My calc teacher didn't seem to do that step, kept it the same.

Answer 30

then he/she is wrong :)

Answer 31

you should double check your notes. I doubt that they kept them the same...unless they did a work around. But what you wrote is definitely wrong.

Answer 32

But we will be returning to x no?

Answer 33

only if you want to

Answer 34

you can write it in terms of just u or you can return back to x and use the original limits

Answer 35

Yes, that's the plan. How would I proceed with that?

Answer 36

find the antiderivative of \(\dfrac{u^3}{2}\)

Answer 37

\[\frac{ u^4 }{ 8 }\]

Answer 38

yes. Now replace u by what you set it equal to

Answer 39

I got -162 for final answer.

Answer 40

yep

Answer 41

Can I ask a quick question?

Answer 42

On something different?

Answer 43

what?

Answer 44

To find whether something concaves up or down you'd check the second derivative right?

Answer 45

if the second derivative exists...yes

Answer 46

Ok so what do I check it for?

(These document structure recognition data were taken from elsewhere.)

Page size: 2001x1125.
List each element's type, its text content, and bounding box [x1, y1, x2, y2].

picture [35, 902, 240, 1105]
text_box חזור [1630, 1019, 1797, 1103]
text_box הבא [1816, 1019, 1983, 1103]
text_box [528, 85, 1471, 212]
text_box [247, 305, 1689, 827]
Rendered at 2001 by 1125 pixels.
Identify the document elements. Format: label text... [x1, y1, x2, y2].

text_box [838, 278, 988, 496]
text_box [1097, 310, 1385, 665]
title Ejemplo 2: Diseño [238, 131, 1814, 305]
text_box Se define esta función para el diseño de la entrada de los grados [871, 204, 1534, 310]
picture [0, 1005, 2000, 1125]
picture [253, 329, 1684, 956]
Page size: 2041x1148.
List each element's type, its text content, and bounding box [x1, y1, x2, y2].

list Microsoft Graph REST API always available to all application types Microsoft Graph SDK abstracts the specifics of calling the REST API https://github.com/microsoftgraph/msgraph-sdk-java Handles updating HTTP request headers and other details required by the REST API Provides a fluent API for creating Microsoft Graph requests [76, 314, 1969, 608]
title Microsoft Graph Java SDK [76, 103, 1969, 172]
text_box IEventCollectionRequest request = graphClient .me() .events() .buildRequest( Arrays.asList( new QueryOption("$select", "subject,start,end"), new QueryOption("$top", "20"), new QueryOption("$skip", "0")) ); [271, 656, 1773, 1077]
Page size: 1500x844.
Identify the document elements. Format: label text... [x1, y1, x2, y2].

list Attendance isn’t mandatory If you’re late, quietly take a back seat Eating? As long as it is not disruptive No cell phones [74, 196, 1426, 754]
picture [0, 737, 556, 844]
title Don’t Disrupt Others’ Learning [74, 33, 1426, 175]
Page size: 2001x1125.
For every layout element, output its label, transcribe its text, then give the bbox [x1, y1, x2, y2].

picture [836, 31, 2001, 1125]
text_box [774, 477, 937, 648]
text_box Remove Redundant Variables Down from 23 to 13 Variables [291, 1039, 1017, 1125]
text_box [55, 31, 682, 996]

I have the second derivative but not sure how to check if it concaves up or down

Answer 47

it depends on where you evaluate it. it can be concave down on some parts and concave up on others

Answer 48

Should I make another post?

Answer 49

prob

Answer 50

Just made it and tagged you. Thanks